Records from a data source:
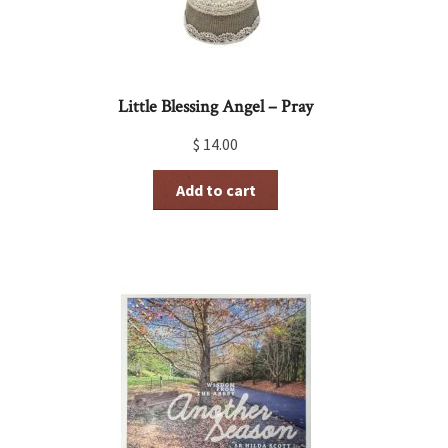
Little Blessing Angel – Pray
$
14.00
Add to cart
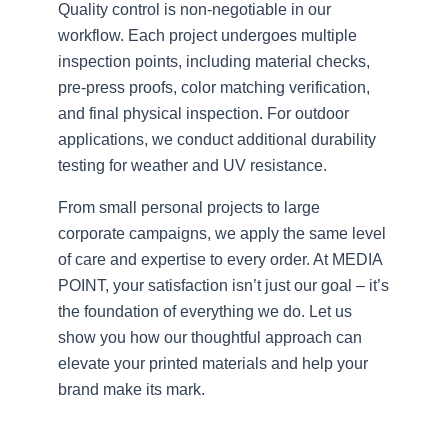
Quality control is non-negotiable in our
workflow. Each project undergoes multiple
inspection points, including material checks,
pre-press proofs, color matching verification,
and final physical inspection. For outdoor
applications, we conduct additional durability
testing for weather and UV resistance.
From small personal projects to large
corporate campaigns, we apply the same level
of care and expertise to every order. At MEDIA
POINT, your satisfaction isn’t just our goal – it’s
the foundation of everything we do. Let us
show you how our thoughtful approach can
elevate your printed materials and help your
brand make its mark.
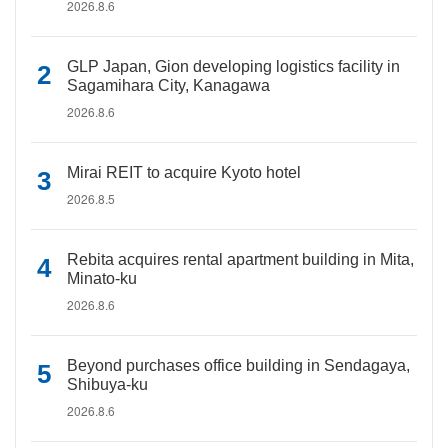
2026.8.6
GLP Japan, Gion developing logistics facility in
Sagamihara City, Kanagawa
2026.8.6
Mirai REIT to acquire Kyoto hotel
2026.8.5
Rebita acquires rental apartment building in Mita,
Minato-ku
2026.8.6
Beyond purchases office building in Sendagaya,
Shibuya-ku
2026.8.6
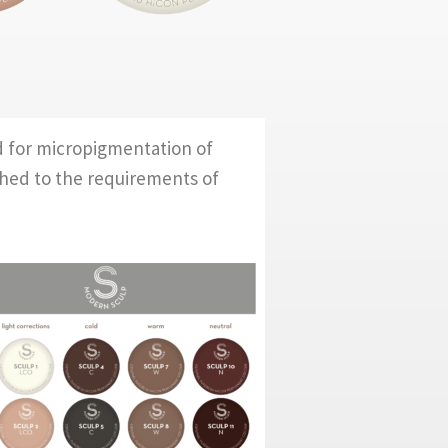
d for micropigmentation of
ched to the requirements of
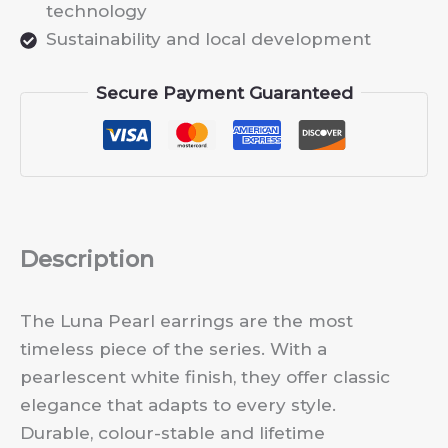
technology
Sustainability and local development
Secure Payment Guaranteed
Description
The Luna Pearl earrings are the most
timeless piece of the series. With a
pearlescent white finish, they offer classic
elegance that adapts to every style.
Durable, colour-stable and lifetime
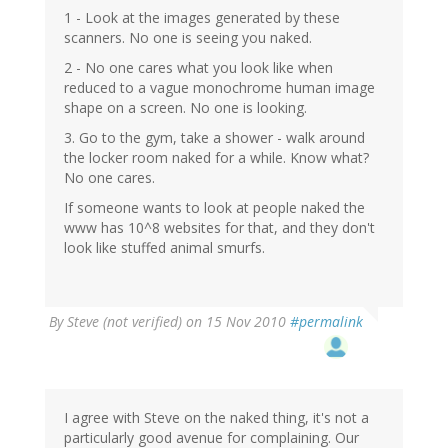
1 - Look at the images generated by these
scanners. No one is seeing you naked.
2 - No one cares what you look like when
reduced to a vague monochrome human image
shape on a screen. No one is looking.
3. Go to the gym, take a shower - walk around
the locker room naked for a while. Know what?
No one cares.
If someone wants to look at people naked the
www has 10^8 websites for that, and they don't
look like stuffed animal smurfs.
By
Steve (not verified)
on 15 Nov 2010
#permalink
I agree with Steve on the naked thing, it's not a
particularly good avenue for complaining. Our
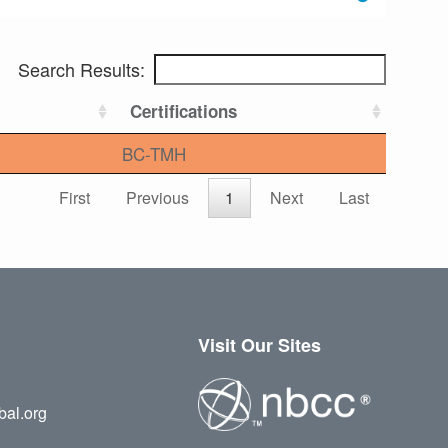
Search Results:
Certifications
BC-TMH
First
Previous
1
Next
Last
Visit Our Sites
bal.org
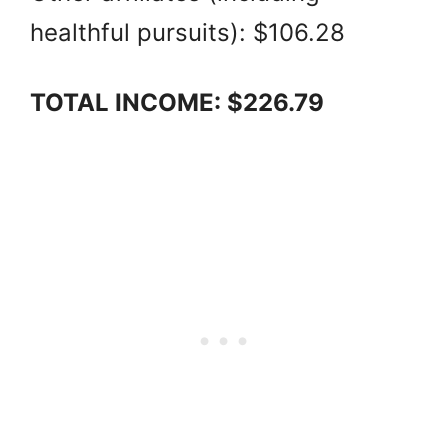
healthful pursuits): $106.28
TOTAL INCOME: $226.79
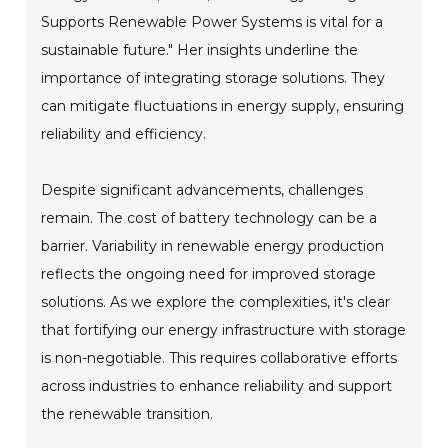
Supports Renewable Power Systems is vital for a
sustainable future." Her insights underline the
importance of integrating storage solutions. They
can mitigate fluctuations in energy supply, ensuring
reliability and efficiency.
Despite significant advancements, challenges
remain. The cost of battery technology can be a
barrier. Variability in renewable energy production
reflects the ongoing need for improved storage
solutions. As we explore the complexities, it's clear
that fortifying our energy infrastructure with storage
is non-negotiable. This requires collaborative efforts
across industries to enhance reliability and support
the renewable transition.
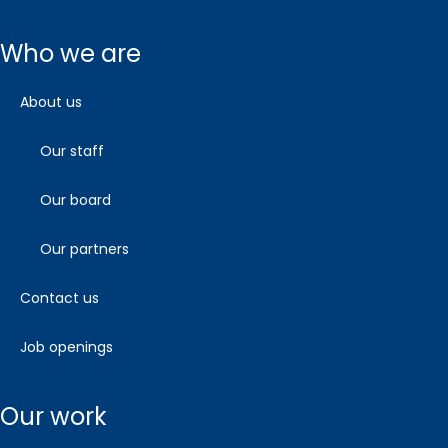
who we are
about us
our staff
our board
our partners
contact us
job openings
our work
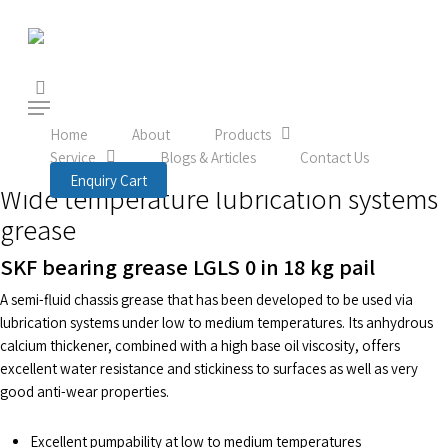
Skip
to
main
content
search
Menu
Home
Product
Lubrication
Lubricants
LGLS 0/18
Home
About
Products
LGLS 0/18
Service
Blogs & Articles
Contact Us
Enquiry Cart
Wide temperature lubrication systems
grease
SKF bearing grease LGLS 0 in 18 kg pail
A semi-fluid chassis grease that has been developed to be used via
lubrication systems under low to medium temperatures. Its anhydrous
calcium thickener, combined with a high base oil viscosity, offers
excellent water resistance and stickiness to surfaces as well as very
good anti-wear properties.
Excellent pumpability at low to medium temperatures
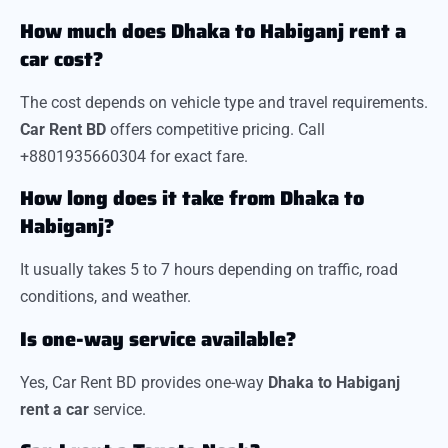
How much does Dhaka to Habiganj rent a
car cost?
The cost depends on vehicle type and travel requirements.
Car Rent BD
offers competitive pricing. Call
+8801935660304 for exact fare.
How long does it take from Dhaka to
Habiganj?
It usually takes 5 to 7 hours depending on traffic, road
conditions, and weather.
Is one-way service available?
Yes, Car Rent BD provides one-way
Dhaka to Habiganj
rent a car
service.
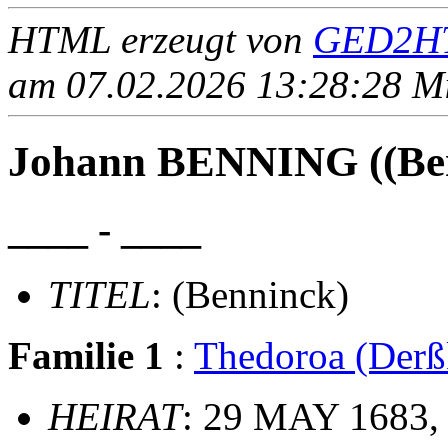
HTML erzeugt von
GED2HT
am 07.02.2026 13:28:28 Mit
Johann BENNING ((Ben
____ - ____
TITEL
: (Benninck)
Familie 1
:
Thedoroa (Der
HEIRAT
: 29 MAY 1683, 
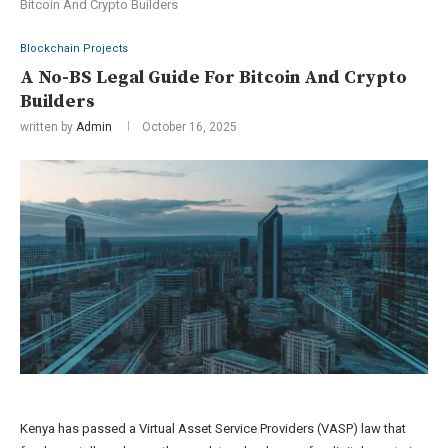
Bitcoin And Crypto Builders
Blockchain Projects
A No-BS Legal Guide For Bitcoin And Crypto
Builders
written by
Admin
October 16, 2025
Kenya has passed a Virtual Asset Service Providers (VASP) law that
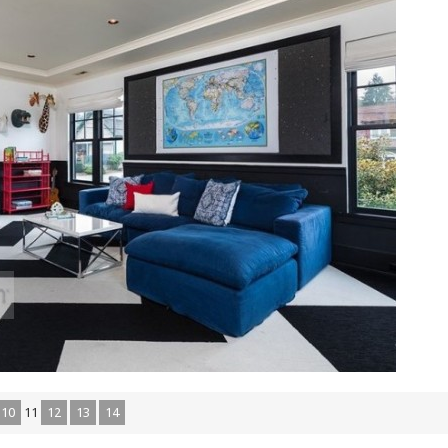
10
11
12
13
14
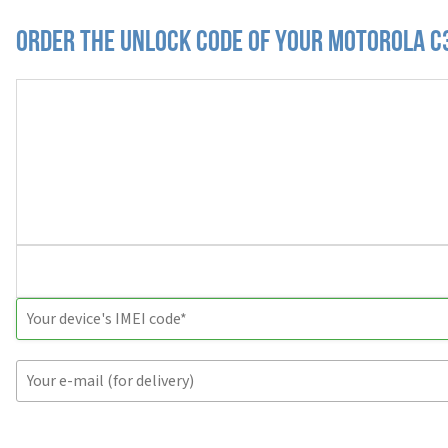
Order the Unlock Code of your Motorola C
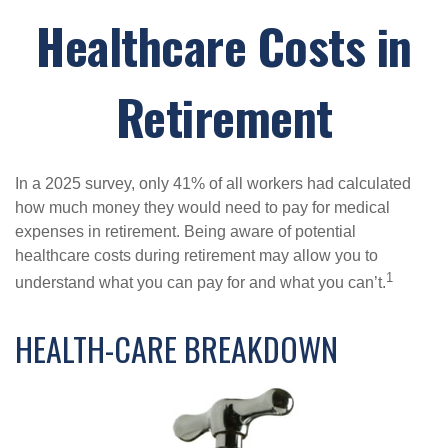
Healthcare Costs in
Retirement
In a 2025 survey, only 41% of all workers had calculated
how much money they would need to pay for medical
expenses in retirement. Being aware of potential
healthcare costs during retirement may allow you to
1
understand what you can pay for and what you can’t.
HEALTH-CARE BREAKDOWN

*Job item*. Set down again, exactly, the lines from the one with "Is one-way service available?" to the last line of the data, both included and pictures excluded.

*Output of the task*.
Is one-way service available?
Yes, Car Rent BD provides one-way
Dhaka to Habiganj
rent a car
service.
HTML erzeugt von
GED2HT
am 07.02.2026 13:28:28 Mit
Johann BENNING ((Ben
____ - ____
TITEL
: (Benninck)
Familie 1
:
Thedoroa (Der
HEIRAT
: 29 MAY 1683, 
Bitcoin And Crypto Builders
Blockchain Projects
A No-BS Legal Guide For Bitcoin And Crypto
Builders
written by
Admin
October 16, 2025
Kenya has passed a Virtual Asset Service Providers (VASP) law that
10
11
12
13
14
Order the Unlock Code of your Motorola C
Healthcare Costs in
Retirement
In a 2025 survey, only 41% of all workers had calculated
how much money they would need to pay for medical
expenses in retirement. Being aware of potential
healthcare costs during retirement may allow you to
1
understand what you can pay for and what you can’t.
HEALTH-CARE BREAKDOWN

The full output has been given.